Working 9 to 5
Today is my husband's first day at his new job in the big city. As I kissed him goodbye and surveyed the shrinking pile of boxes in our house, I thought back to the last time he started a new job -- shortly after his business imploded -- and marveled at how far we'd come.
It was almost a year-and-a-half ago; we left early for a long weekend, and were out of town the Friday his partners locked him out of his office. He took several frantic calls from his assistant while we were on the road, but all I heard on my end was his reassurances: "Calm down. Help them find the records they're looking for." When I asked him what was up, he said that the partners were doing an audit and were having trouble navigating his filing system.
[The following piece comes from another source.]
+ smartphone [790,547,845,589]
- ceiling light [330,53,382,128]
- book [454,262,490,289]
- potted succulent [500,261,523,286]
If only...
Though I knew that there had been friction between them over business practices, he didn't tell me that things had sunk quite as low as they had. I knew that he suspected from the beginning that his partners were running unrelated expenses through his business to keep earnings -- i.e., his share of the profits -- non-existent. I didn't know that he had started keeping his own records after he realized the profit and loss statements from their accountant were wrong. I did know that he was using income from a side venture to supplement The Other Woman's salary after they cancelled her health insurance, to cover the cost of a cleaning service, and to pay his kids for their part-time work. He didn't tell me that the side venture violated provisions in his employment contract limiting related business income, even though he'd been doing it long before he started up with these guys. I knew that his partners were nickel-and-diming him on expenses, but I didn't realize that they had frozen his Office Depot and Sam's Club accounts because they thought he was spending too much on toner and toilet paper. And I knew that he had concerns about the way these guys did business, but even he didn't realize until it was too late that they were setting him up to take the fall in case anything went wrong.
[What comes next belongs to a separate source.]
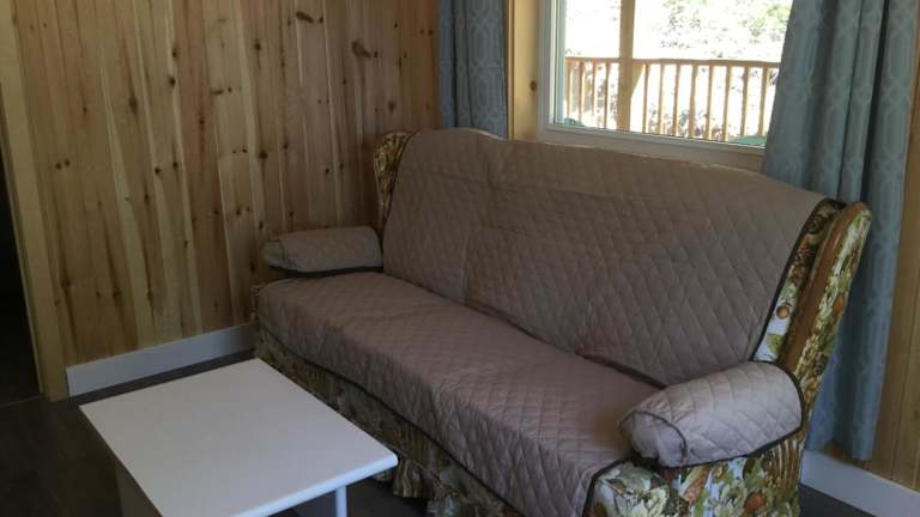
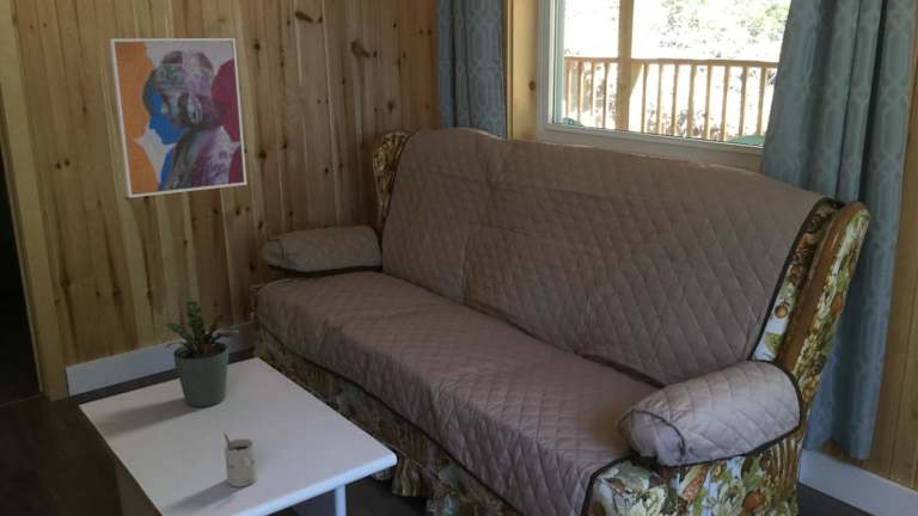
+ potted plant [165,297,241,407]
+ wall art [108,37,247,198]
+ mug [224,432,258,487]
I stayed over an extra night that weekend to have dinner with friends, and cashed in some miles to fly back early the next morning. By the time we talked Sunday night, he was back in the small town and discovered that they'd changed the locks on his office. He only told me that he was worried that things were falling apart in ways that he couldn't stop, but said not to worry, that we'd talk about it when I got home the next day. He met me for lunch on Monday, and as he was telling me how he'd basically lost his job, his capital investment, almost two years worth of sweat equity, his reputation, and -- because they were threatening him with criminal charges -- possibly his freedom, it was all I could do to hold it together. The closest I came to losing it was when he said, "This was all for you, baby."
"No," I reminded him, "This was all about you."
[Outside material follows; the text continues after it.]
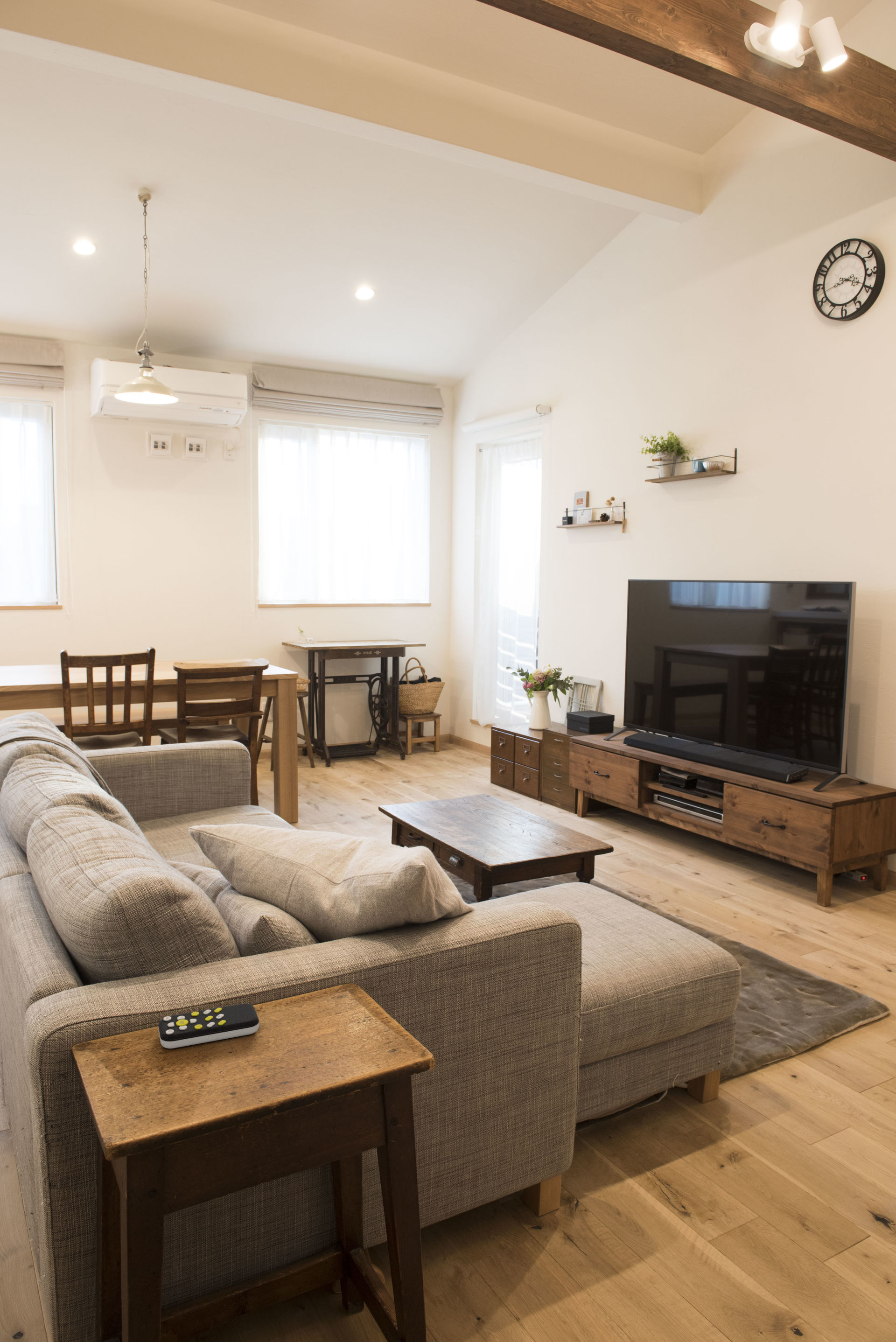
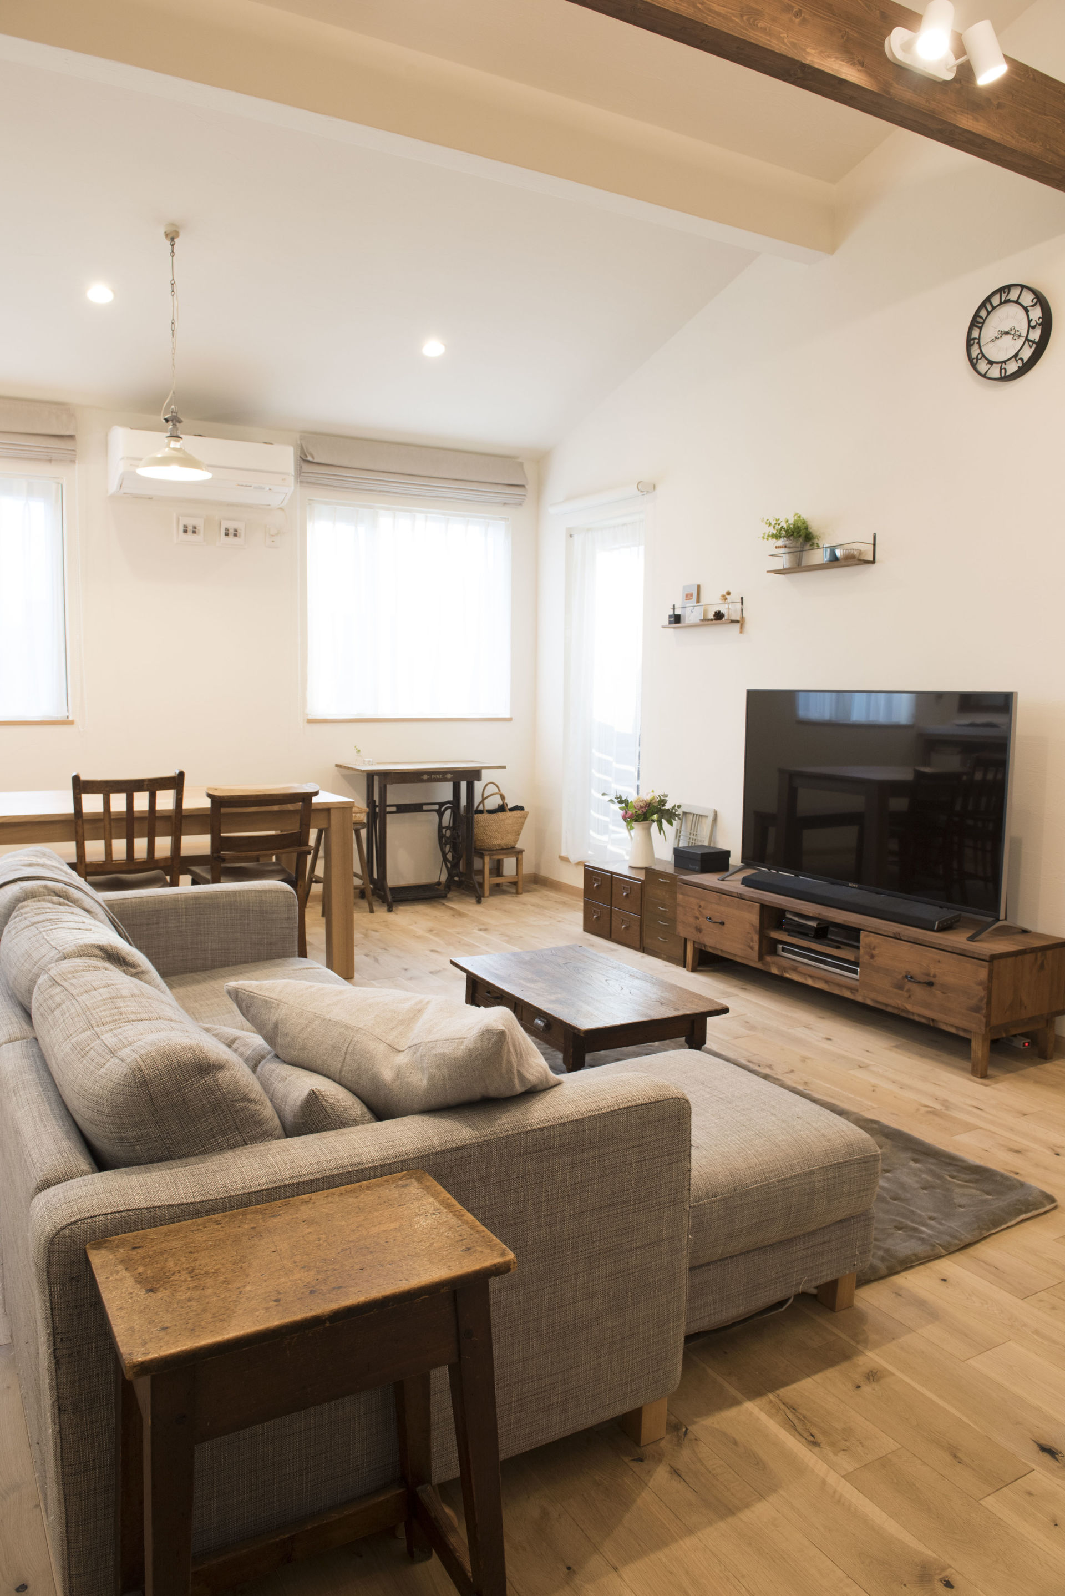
- remote control [158,1003,259,1049]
Even before he started his affair with The Other Woman, this business consumed him. More than his kids, his "life-long dream" was the reason I left the big city in the first place. The irony was not lost on me that if I'd stayed put for another six months, if I could have waited until we got married to move, if it hadn't seemed so important to be with him THAT VERY INSTANT, I wouldn't have had to leave at all. He would have come to me, albeit as a failure.
Rather than dwell on what could have been, I made him sit down and sketch out a plan to deal with what was. After doing a little research, I assured him that the police were not going to knock on our door until they investigated the company's books and records -- something he knew his partners would prevent at all costs. I drew up a very austere budget based on my income, calculated how much we could supplement it if he kept the side venture going, and then encouraged him to call a few people in his network. He did not want to pick up the phone for fear that he would be a pariah in his community. Far from it: the next day, his phone rang with a tentative job offer that one of his contacts recommended. He had the position sewed up by the end of the week, and started mid-week the next week, just a month before our wedding. His reputation, it seemed, was intact.
As I kissed him good by the morning he left for the new job, I remember breathing a huge sigh of relief. The salary was good, the hours were predictable, The Other Woman was not a factor, and we could deal with everything else in its time. It seems funny to me that, despite the vast differences in circumstances, I breathed pretty much the same sigh of relief when I watched him drive away today.